The limitations of this review must be acknowledged. First, as this review was designed to assess and synthesize research with quantitative results among sex workers in Uganda, qualitative studies were not included. Qualitative studies are a necessary component of understanding the contextual and region-specific challenges that sex workers face and are essential to design epidemiological studies that can quantify risks and factors that impede HIV prevention. In the review process, 13 studies with qualitative methodology were identified and a summary of the results has been included in Additional file 2 and the results are discussed within this manuscript. Second, it is likely that the included studies have limited generalizability to sex workers from other settings. The scope of the review was geographically restricted to Uganda with the goal to offer a complete synthesis of all quantitative studies in Uganda independent of the topic of the study. An important gap identified in this review is the lack of regional distribution; as a result, these studies primarily summarize research from Kampala and along the trans-Africa highway and are not generalizable to other regions of Uganda.
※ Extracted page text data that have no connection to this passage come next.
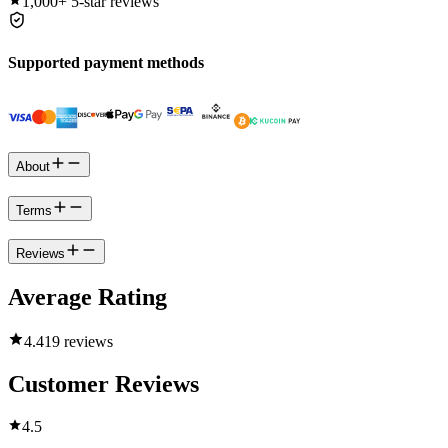
1,000+
5-star reviews
Supported payment methods
About
Terms
Reviews
Average Rating
4.4
19 reviews
Customer Reviews
4.5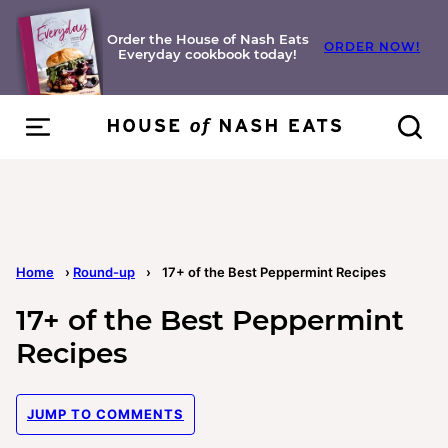
Skip
to
Order the House of Nash Eats
ORDER NOW!
Everyday cookbook today!
content
Home
›
Round-up
›
17+ of the Best Peppermint Recipes
17+ of the Best Peppermint
Recipes
JUMP TO COMMENTS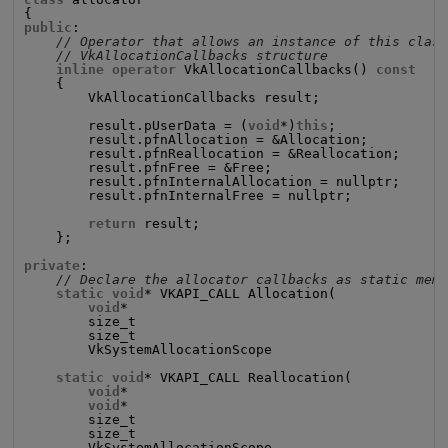
public
:

// Operator that allows an instance of this clas
// VkAllocationCallbacks structure
inline operator
 VkAllocationCallbacks() 
const
    {

        VkAllocationCallbacks result;

        result.pUserData = (
void
*)
this
;

        result.pfnAllocation = &Allocation;

        result.pfnReallocation = &Reallocation;

        result.pfnFree = &Free;

        result.pfnInternalAllocation = nullptr;

        result.pfnInternalFree = nullptr;

return
 result;

    };

private
:

// Declare the allocator callbacks as static mem
static void
* VKAPI_CALL Allocation(

void
*                                       p
        size_t                                      s
        size_t                                      a
        VkSystemAllocationScope                     a
static void
* VKAPI_CALL Reallocation(

void
*                                       p
void
*                                       p
        size_t                                      s
        size_t                                      a
        VkSystemAllocationScope                     a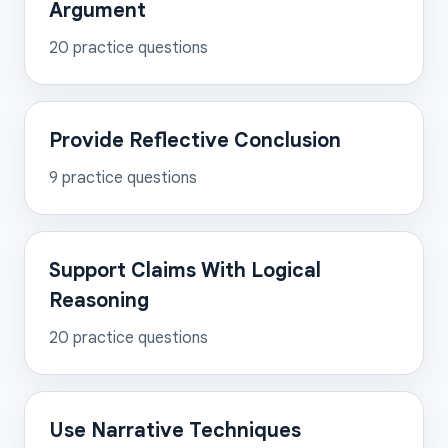
Argument
20
practice questions
Provide Reflective Conclusion
9
practice questions
Support Claims With Logical
Reasoning
20
practice questions
Use Narrative Techniques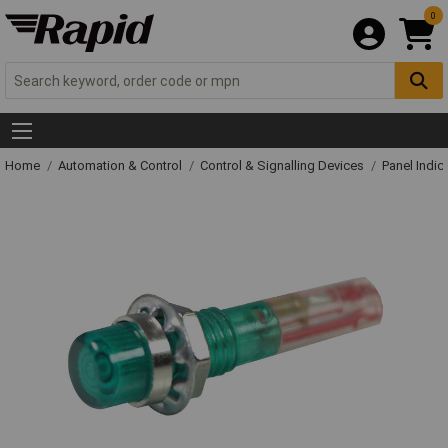
0
Home
Automation & Control
Control & Signalling Devices
Panel Indic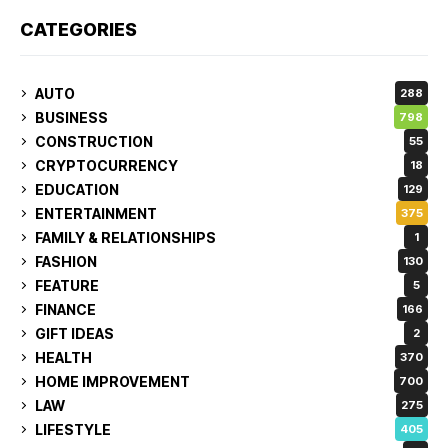
CATEGORIES
AUTO
288
BUSINESS
798
CONSTRUCTION
55
CRYPTOCURRENCY
18
EDUCATION
129
ENTERTAINMENT
375
FAMILY & RELATIONSHIPS
1
FASHION
130
FEATURE
5
FINANCE
166
GIFT IDEAS
2
HEALTH
370
HOME IMPROVEMENT
700
LAW
275
LIFESTYLE
405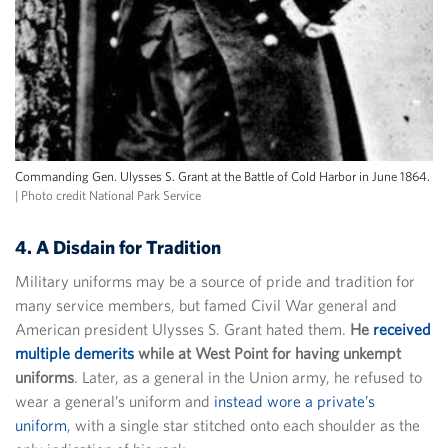
Commanding Gen. Ulysses S. Grant at the Battle of Cold Harbor in June 1864.
| Photo credit National Park Service
4. A Disdain for Tradition
Military uniforms may be a source of pride and tradition for
many service members, but famed Civil War general and
American president Ulysses S. Grant hated them.
He
received
multiple demerits
while at West Point for having unkempt
uniforms
. Later, as a general in the Union army, he refused to
wear a general’s uniform and
instead wore a private’s
uniform
, with a single star stitched onto each shoulder as the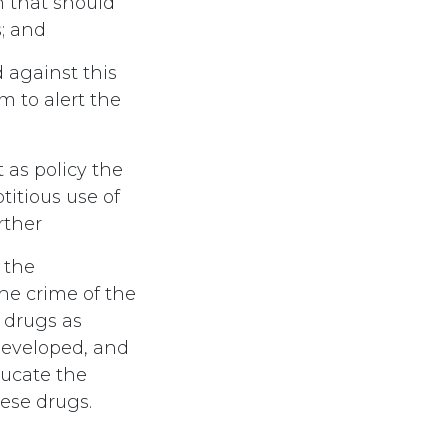
n that should
; and
 against this
m to alert the
as policy the
titious use of
rther
 the
he crime of the
 drugs as
developed, and
ducate the
ese drugs.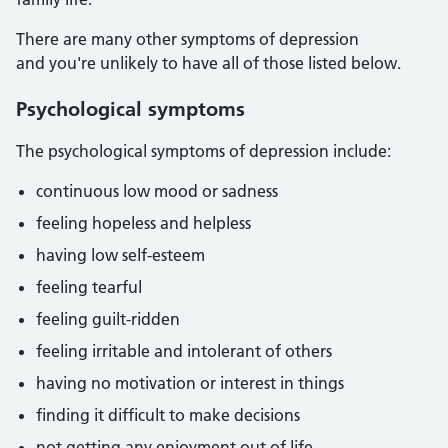
There are many other symptoms of depression
and you're unlikely to have all of those listed below.
Psychological symptoms
The psychological symptoms of depression include:
continuous low mood or sadness
feeling hopeless and helpless
having low self-esteem
feeling tearful
feeling guilt-ridden
feeling irritable and intolerant of others
having no motivation or interest in things
finding it difficult to make decisions
not getting any enjoyment out of life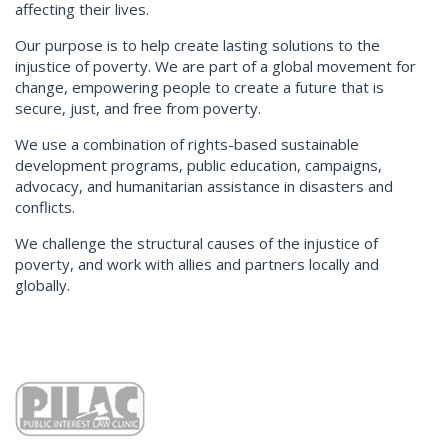
affecting their lives.
Our purpose is to help create lasting solutions to the
injustice of poverty. We are part of a global movement for
change, empowering people to create a future that is
secure, just, and free from poverty.
We use a combination of rights-based sustainable
development programs, public education, campaigns,
advocacy, and humanitarian assistance in disasters and
conflicts.
We challenge the structural causes of the injustice of
poverty, and work with allies and partners locally and
globally.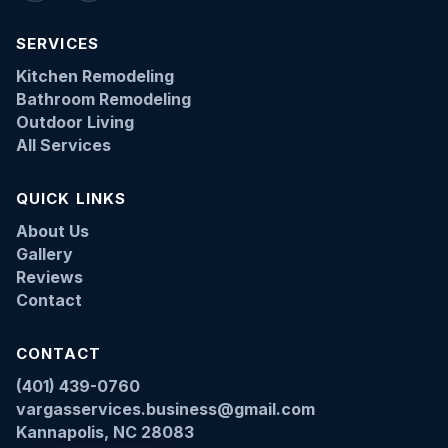
SERVICES
Kitchen Remodeling
Bathroom Remodeling
Outdoor Living
All Services
QUICK LINKS
About Us
Gallery
Reviews
Contact
CONTACT
(401) 439-0760
vargasservices.business@gmail.com
Kannapolis, NC 28083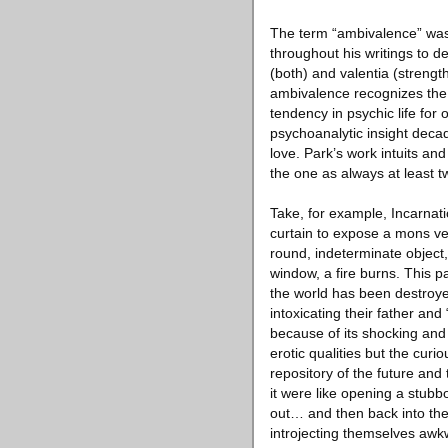
The term “ambivalence” was 
throughout his writings to d
(both) and valentia (strengt
ambivalence recognizes the 
tendency in psychic life for 
psychoanalytic insight decad
love. Park’s work intuits an
the one as always at least t
Take, for example, Incarnat
curtain to expose a mons ven
round, indeterminate object
window, a fire burns. This p
the world has been destroye
intoxicating their father and
because of its shocking and 
erotic qualities but the cur
repository of the future and
it were like opening a stubbo
out… and then back into thei
introjecting themselves awkw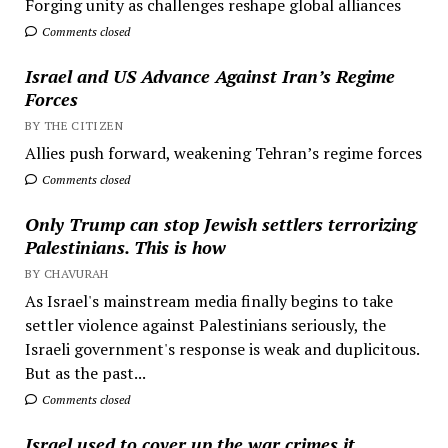
Forging unity as challenges reshape global alliances
Comments closed
Israel and US Advance Against Iran’s Regime
Forces
BY THE CITIZEN
Allies push forward, weakening Tehran’s regime forces
Comments closed
Only Trump can stop Jewish settlers terrorizing
Palestinians. This is how
BY CHAVURAH
As Israel's mainstream media finally begins to take
settler violence against Palestinians seriously, the
Israeli government's response is weak and duplicitous.
But as the past...
Comments closed
Israel used to cover up the war crimes it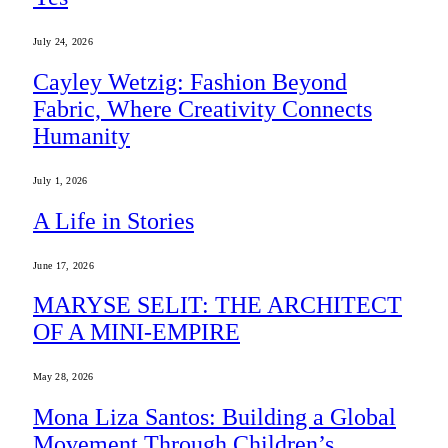
July 24, 2026
Cayley Wetzig: Fashion Beyond
Fabric, Where Creativity Connects
Humanity
July 1, 2026
A Life in Stories
June 17, 2026
MARYSE SELIT: THE ARCHITECT
OF A MINI-EMPIRE
May 28, 2026
Mona Liza Santos: Building a Global
Movement Through Children’s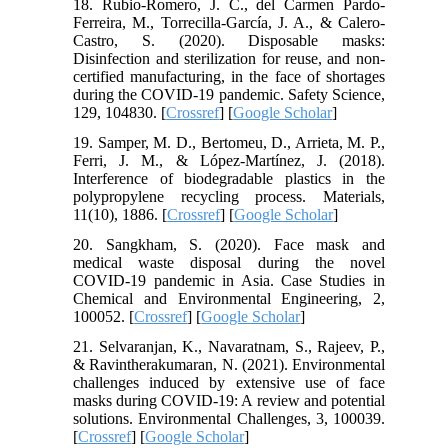
18. Rubio-Romero, J. C., del Carmen Pardo-
Ferreira, M., Torrecilla-García, J. A., & Calero-
Castro, S. (2020). Disposable masks:
Disinfection and sterilization for reuse, and non-
certified manufacturing, in the face of shortages
during the COVID-19 pandemic. Safety Science,
129, 104830. [
Crossref
] [
Google Scholar
]
19. Samper, M. D., Bertomeu, D., Arrieta, M. P.,
Ferri, J. M., & López-Martínez, J. (2018).
Interference of biodegradable plastics in the
polypropylene recycling process. Materials,
11(10), 1886. [
Crossref
] [
Google Scholar
]
20. Sangkham, S. (2020). Face mask and
medical waste disposal during the novel
COVID-19 pandemic in Asia. Case Studies in
Chemical and Environmental Engineering, 2,
100052. [
Crossref
] [
Google Scholar
]
21. Selvaranjan, K., Navaratnam, S., Rajeev, P.,
& Ravintherakumaran, N. (2021). Environmental
challenges induced by extensive use of face
masks during COVID-19: A review and potential
solutions. Environmental Challenges, 3, 100039.
[
Crossref
] [
Google Scholar
]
Additionally, three studies originated from a clinical trial assessing the effectiveness of vaginal microbicides and self-report measures of condom-use were very high and potentially skewed because of reporting bias. Third, this review did not formally evaluate the quality of evidence in the primary research presented and the relative weight of evidence was not conducted. This does allow for a greater range of study designs and methodologies to be included and has allowed for the inclusion of studies that cover behavioural, social, and clinical epidemiology.

Conclusion

This systematic review describes the extent of the epidemiological research on sex workers in Uganda and documents multiple risk factors that contribute to the heightened burden of HIV/STIs among sex workers including challenges with consistent condom use and access to care and services. There was limited information on socio-structural factors that affect sex workers’ commercial working environments in Uganda, including the role of policing and criminalization, as well as the prevalence and factors associated with violence from clients. The majority of the existing evidence comes from sex workers in Kampala, highlighting a need for information on sex work in other regions of Uganda. Additionally, there is limited information on features of the non-commercial components of sex workers’ lives as well as the services needed to reduce risks outside of the sex industry. Moving forward, evidence is needed to further inform programming that can reduce risks associated with HIV/STIs and violence. Specifically, community-based programming designed to reach sex workers and provide support and education to reduce harms is needed. Successful models of care delivery include sex worker/peer-led outreach programs to reach sex workers who may be more hidden and less likely to access services. Best practices for programming with sex workers includes involving sex workers in all aspects of research and programming. As research continues, a combination of both clinical and social aspects of sex workers lives is needed to ensure that potential for successful programming and policy are realized.